Aim of the task: A verbatim restatement of the data, free of pictures, is what you should output.

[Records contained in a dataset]
--- START ---

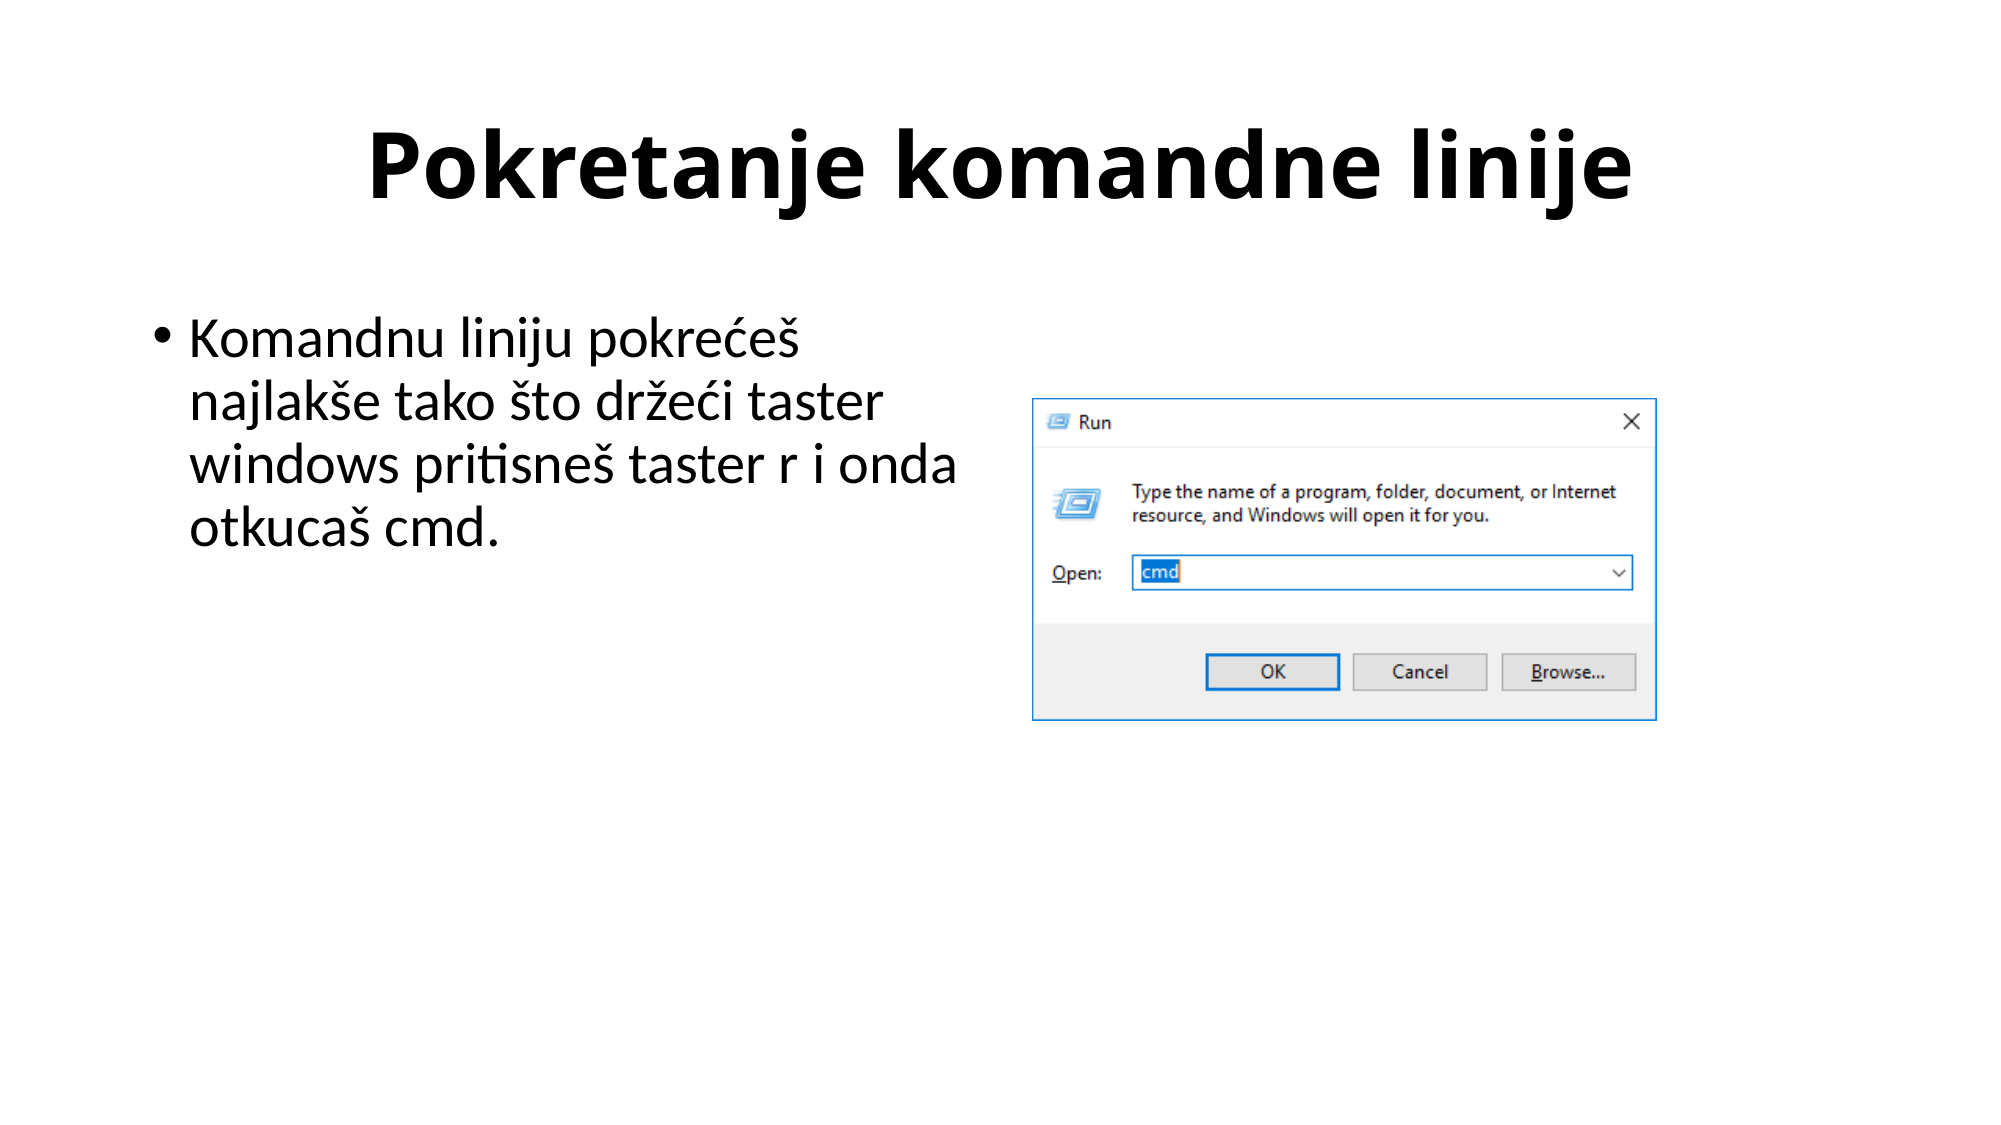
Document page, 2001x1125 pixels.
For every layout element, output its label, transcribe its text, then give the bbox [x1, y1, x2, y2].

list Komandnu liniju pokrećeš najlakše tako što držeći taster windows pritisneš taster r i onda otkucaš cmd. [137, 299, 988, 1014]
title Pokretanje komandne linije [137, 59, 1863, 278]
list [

--- END ---

Answer section:
Document page, 2001x1125 pixels.
For every layout element, output its label, transcribe its text, then give the bbox [x1, y1, x2, y2].

list Komandnu liniju pokrećeš najlakše tako što držeći taster windows pritisneš taster r i onda otkucaš cmd. [137, 299, 988, 1014]
title Pokretanje komandne linije [137, 59, 1863, 278]
list [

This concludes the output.